YOUR GOAL. Your output should be every line below, copied exactly.

Document understanding data

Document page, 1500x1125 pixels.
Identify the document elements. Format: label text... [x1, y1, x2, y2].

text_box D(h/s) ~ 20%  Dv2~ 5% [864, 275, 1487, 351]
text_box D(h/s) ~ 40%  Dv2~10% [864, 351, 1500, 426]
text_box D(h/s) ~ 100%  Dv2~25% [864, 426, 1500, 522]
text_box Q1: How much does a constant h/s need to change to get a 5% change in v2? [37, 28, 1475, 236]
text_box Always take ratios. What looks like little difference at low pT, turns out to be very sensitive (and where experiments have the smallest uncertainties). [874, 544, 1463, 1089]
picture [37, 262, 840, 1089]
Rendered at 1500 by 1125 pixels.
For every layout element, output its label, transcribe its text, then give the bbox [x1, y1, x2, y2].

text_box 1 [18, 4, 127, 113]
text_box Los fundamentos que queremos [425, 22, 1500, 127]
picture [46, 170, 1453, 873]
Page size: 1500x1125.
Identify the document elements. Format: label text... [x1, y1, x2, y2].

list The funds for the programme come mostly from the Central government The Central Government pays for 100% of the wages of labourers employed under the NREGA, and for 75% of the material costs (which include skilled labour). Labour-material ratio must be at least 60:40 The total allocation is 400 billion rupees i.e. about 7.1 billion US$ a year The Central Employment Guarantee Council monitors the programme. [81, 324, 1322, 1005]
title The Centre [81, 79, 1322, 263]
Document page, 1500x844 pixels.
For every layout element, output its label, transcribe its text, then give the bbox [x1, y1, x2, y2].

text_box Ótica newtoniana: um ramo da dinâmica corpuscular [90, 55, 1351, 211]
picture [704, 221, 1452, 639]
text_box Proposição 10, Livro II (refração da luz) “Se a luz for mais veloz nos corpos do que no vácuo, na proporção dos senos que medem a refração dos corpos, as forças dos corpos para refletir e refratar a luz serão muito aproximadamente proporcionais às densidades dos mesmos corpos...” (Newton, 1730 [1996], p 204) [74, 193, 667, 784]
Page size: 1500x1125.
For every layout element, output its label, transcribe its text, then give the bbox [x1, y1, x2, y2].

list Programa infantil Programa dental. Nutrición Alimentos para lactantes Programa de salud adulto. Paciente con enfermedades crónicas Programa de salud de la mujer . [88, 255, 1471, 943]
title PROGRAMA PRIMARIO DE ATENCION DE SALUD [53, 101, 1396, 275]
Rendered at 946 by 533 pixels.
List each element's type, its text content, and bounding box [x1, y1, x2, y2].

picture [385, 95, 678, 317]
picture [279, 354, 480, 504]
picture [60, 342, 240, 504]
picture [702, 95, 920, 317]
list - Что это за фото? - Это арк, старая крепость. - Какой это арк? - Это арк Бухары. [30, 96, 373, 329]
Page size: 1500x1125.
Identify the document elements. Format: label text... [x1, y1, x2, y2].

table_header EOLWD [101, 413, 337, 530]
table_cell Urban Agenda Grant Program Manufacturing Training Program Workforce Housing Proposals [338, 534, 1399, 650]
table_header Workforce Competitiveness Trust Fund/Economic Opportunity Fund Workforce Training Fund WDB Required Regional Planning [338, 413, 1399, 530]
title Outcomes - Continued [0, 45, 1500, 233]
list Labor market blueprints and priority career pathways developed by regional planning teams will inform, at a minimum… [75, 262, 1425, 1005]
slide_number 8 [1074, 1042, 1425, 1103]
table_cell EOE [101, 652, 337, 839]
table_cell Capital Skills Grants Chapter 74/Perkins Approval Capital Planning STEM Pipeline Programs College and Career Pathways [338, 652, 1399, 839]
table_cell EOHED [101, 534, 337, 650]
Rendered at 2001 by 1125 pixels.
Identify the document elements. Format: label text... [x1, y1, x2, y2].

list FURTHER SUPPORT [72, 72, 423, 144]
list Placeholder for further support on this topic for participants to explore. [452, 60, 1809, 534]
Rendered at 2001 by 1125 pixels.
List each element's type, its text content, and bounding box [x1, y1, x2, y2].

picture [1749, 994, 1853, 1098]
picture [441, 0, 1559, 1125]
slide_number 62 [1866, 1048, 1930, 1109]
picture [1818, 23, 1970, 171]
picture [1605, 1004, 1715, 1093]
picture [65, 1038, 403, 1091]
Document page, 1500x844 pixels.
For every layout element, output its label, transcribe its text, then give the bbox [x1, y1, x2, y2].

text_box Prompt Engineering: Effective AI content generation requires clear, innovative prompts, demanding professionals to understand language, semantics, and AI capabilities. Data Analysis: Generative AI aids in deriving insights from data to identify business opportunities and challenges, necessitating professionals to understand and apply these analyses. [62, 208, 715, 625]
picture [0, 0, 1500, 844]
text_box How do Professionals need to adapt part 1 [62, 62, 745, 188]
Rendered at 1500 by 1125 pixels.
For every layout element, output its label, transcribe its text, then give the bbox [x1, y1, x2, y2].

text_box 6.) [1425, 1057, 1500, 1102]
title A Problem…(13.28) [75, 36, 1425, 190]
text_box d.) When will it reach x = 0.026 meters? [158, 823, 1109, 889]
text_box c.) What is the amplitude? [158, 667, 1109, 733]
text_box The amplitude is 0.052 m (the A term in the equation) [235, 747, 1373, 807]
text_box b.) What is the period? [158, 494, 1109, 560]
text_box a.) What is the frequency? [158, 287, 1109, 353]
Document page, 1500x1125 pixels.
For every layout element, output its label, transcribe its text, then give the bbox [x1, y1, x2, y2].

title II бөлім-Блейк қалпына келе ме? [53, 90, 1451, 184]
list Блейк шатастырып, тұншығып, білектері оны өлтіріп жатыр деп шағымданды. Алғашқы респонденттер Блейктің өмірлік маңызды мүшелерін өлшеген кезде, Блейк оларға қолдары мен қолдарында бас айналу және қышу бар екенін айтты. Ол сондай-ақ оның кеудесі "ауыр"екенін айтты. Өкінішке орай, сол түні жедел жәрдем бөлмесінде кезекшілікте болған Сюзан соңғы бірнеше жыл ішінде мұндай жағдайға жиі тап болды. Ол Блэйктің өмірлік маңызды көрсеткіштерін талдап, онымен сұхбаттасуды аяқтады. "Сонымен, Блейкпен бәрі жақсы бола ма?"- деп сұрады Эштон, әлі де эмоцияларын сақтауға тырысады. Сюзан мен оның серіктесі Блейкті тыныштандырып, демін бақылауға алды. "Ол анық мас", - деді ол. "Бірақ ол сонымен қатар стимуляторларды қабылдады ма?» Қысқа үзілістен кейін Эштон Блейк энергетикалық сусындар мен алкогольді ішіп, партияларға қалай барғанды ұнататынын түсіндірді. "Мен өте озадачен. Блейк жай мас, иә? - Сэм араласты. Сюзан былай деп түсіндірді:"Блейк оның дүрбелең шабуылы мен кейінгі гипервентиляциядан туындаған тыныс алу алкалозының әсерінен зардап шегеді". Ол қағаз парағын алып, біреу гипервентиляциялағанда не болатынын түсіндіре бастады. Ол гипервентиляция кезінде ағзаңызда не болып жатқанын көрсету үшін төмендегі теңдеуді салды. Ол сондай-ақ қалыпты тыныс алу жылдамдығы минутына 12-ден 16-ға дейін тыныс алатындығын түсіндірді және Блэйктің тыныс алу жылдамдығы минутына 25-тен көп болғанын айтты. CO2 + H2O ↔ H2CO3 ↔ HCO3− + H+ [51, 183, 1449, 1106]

RESULT OF THE EXERCISE.
Document page, 1500x1125 pixels.
Identify the document elements. Format: label text... [x1, y1, x2, y2].

text_box D(h/s) ~ 20%  Dv2~ 5% [864, 275, 1487, 351]
text_box D(h/s) ~ 40%  Dv2~10% [864, 351, 1500, 426]
text_box D(h/s) ~ 100%  Dv2~25% [864, 426, 1500, 522]
text_box Q1: How much does a constant h/s need to change to get a 5% change in v2? [37, 28, 1475, 236]
text_box Always take ratios. What looks like little difference at low pT, turns out to be very sensitive (and where experiments have the smallest uncertainties). [874, 544, 1463, 1089]
picture [37, 262, 840, 1089]
Rendered at 1500 by 1125 pixels.
For every layout element, output its label, transcribe its text, then give the bbox [x1, y1, x2, y2].

text_box 1 [18, 4, 127, 113]
text_box Los fundamentos que queremos [425, 22, 1500, 127]
picture [46, 170, 1453, 873]
Page size: 1500x1125.
Identify the document elements. Format: label text... [x1, y1, x2, y2].

list The funds for the programme come mostly from the Central government The Central Government pays for 100% of the wages of labourers employed under the NREGA, and for 75% of the material costs (which include skilled labour). Labour-material ratio must be at least 60:40 The total allocation is 400 billion rupees i.e. about 7.1 billion US$ a year The Central Employment Guarantee Council monitors the programme. [81, 324, 1322, 1005]
title The Centre [81, 79, 1322, 263]
Document page, 1500x844 pixels.
For every layout element, output its label, transcribe its text, then give the bbox [x1, y1, x2, y2].

text_box Ótica newtoniana: um ramo da dinâmica corpuscular [90, 55, 1351, 211]
picture [704, 221, 1452, 639]
text_box Proposição 10, Livro II (refração da luz) “Se a luz for mais veloz nos corpos do que no vácuo, na proporção dos senos que medem a refração dos corpos, as forças dos corpos para refletir e refratar a luz serão muito aproximadamente proporcionais às densidades dos mesmos corpos...” (Newton, 1730 [1996], p 204) [74, 193, 667, 784]
Page size: 1500x1125.
For every layout element, output its label, transcribe its text, then give the bbox [x1, y1, x2, y2].

list Programa infantil Programa dental. Nutrición Alimentos para lactantes Programa de salud adulto. Paciente con enfermedades crónicas Programa de salud de la mujer . [88, 255, 1471, 943]
title PROGRAMA PRIMARIO DE ATENCION DE SALUD [53, 101, 1396, 275]
Rendered at 946 by 533 pixels.
List each element's type, its text content, and bounding box [x1, y1, x2, y2].

picture [385, 95, 678, 317]
picture [279, 354, 480, 504]
picture [60, 342, 240, 504]
picture [702, 95, 920, 317]
list - Что это за фото? - Это арк, старая крепость. - Какой это арк? - Это арк Бухары. [30, 96, 373, 329]
Page size: 1500x1125.
Identify the document elements. Format: label text... [x1, y1, x2, y2].

table_header EOLWD [101, 413, 337, 530]
table_cell Urban Agenda Grant Program Manufacturing Training Program Workforce Housing Proposals [338, 534, 1399, 650]
table_header Workforce Competitiveness Trust Fund/Economic Opportunity Fund Workforce Training Fund WDB Required Regional Planning [338, 413, 1399, 530]
title Outcomes - Continued [0, 45, 1500, 233]
list Labor market blueprints and priority career pathways developed by regional planning teams will inform, at a minimum… [75, 262, 1425, 1005]
slide_number 8 [1074, 1042, 1425, 1103]
table_cell EOE [101, 652, 337, 839]
table_cell Capital Skills Grants Chapter 74/Perkins Approval Capital Planning STEM Pipeline Programs College and Career Pathways [338, 652, 1399, 839]
table_cell EOHED [101, 534, 337, 650]
Rendered at 2001 by 1125 pixels.
Identify the document elements. Format: label text... [x1, y1, x2, y2].

list FURTHER SUPPORT [72, 72, 423, 144]
list Placeholder for further support on this topic for participants to explore. [452, 60, 1809, 534]
Rendered at 2001 by 1125 pixels.
List each element's type, its text content, and bounding box [x1, y1, x2, y2].

picture [1749, 994, 1853, 1098]
picture [441, 0, 1559, 1125]
slide_number 62 [1866, 1048, 1930, 1109]
picture [1818, 23, 1970, 171]
picture [1605, 1004, 1715, 1093]
picture [65, 1038, 403, 1091]
Document page, 1500x844 pixels.
For every layout element, output its label, transcribe its text, then give the bbox [x1, y1, x2, y2].

text_box Prompt Engineering: Effective AI content generation requires clear, innovative prompts, demanding professionals to understand language, semantics, and AI capabilities. Data Analysis: Generative AI aids in deriving insights from data to identify business opportunities and challenges, necessitating professionals to understand and apply these analyses. [62, 208, 715, 625]
picture [0, 0, 1500, 844]
text_box How do Professionals need to adapt part 1 [62, 62, 745, 188]
Rendered at 1500 by 1125 pixels.
For every layout element, output its label, transcribe its text, then give the bbox [x1, y1, x2, y2].

text_box 6.) [1425, 1057, 1500, 1102]
title A Problem…(13.28) [75, 36, 1425, 190]
text_box d.) When will it reach x = 0.026 meters? [158, 823, 1109, 889]
text_box c.) What is the amplitude? [158, 667, 1109, 733]
text_box The amplitude is 0.052 m (the A term in the equation) [235, 747, 1373, 807]
text_box b.) What is the period? [158, 494, 1109, 560]
text_box a.) What is the frequency? [158, 287, 1109, 353]
Document page, 1500x1125 pixels.
For every layout element, output its label, transcribe its text, then give the bbox [x1, y1, x2, y2].

title II бөлім-Блейк қалпына келе ме? [53, 90, 1451, 184]
list Блейк шатастырып, тұншығып, білектері оны өлтіріп жатыр деп шағымданды. Алғашқы респонденттер Блейктің өмірлік маңызды мүшелерін өлшеген кезде, Блейк оларға қолдары мен қолдарында бас айналу және қышу бар екенін айтты. Ол сондай-ақ оның кеудесі "ауыр"екенін айтты. Өкінішке орай, сол түні жедел жәрдем бөлмесінде кезекшілікте болған Сюзан соңғы бірнеше жыл ішінде мұндай жағдайға жиі тап болды. Ол Блэйктің өмірлік маңызды көрсеткіштерін талдап, онымен сұхбаттасуды аяқтады. "Сонымен, Блейкпен бәрі жақсы бола ма?"- деп сұрады Эштон, әлі де эмоцияларын сақтауға тырысады. Сюзан мен оның серіктесі Блейкті тыныштандырып, демін бақылауға алды. "Ол анық мас", - деді ол. "Бірақ ол сонымен қатар стимуляторларды қабылдады ма?» Қысқа үзілістен кейін Эштон Блейк энергетикалық сусындар мен алкогольді ішіп, партияларға қалай барғанды ұнататынын түсіндірді. "Мен өте озадачен. Блейк жай мас, иә? - Сэм араласты. Сюзан былай деп түсіндірді:"Блейк оның дүрбелең шабуылы мен кейінгі гипервентиляциядан туындаған тыныс алу алкалозының әсерінен зардап шегеді". Ол қағаз парағын алып, біреу гипервентиляциялағанда не болатынын түсіндіре бастады. Ол гипервентиляция кезінде ағзаңызда не болып жатқанын көрсету үшін төмендегі теңдеуді салды. Ол сондай-ақ қалыпты тыныс алу жылдамдығы минутына 12-ден 16-ға дейін тыныс алатындығын түсіндірді және Блэйктің тыныс алу жылдамдығы минутына 25-тен көп болғанын айтты. CO2 + H2O ↔ H2CO3 ↔ HCO3− + H+ [51, 183, 1449, 1106]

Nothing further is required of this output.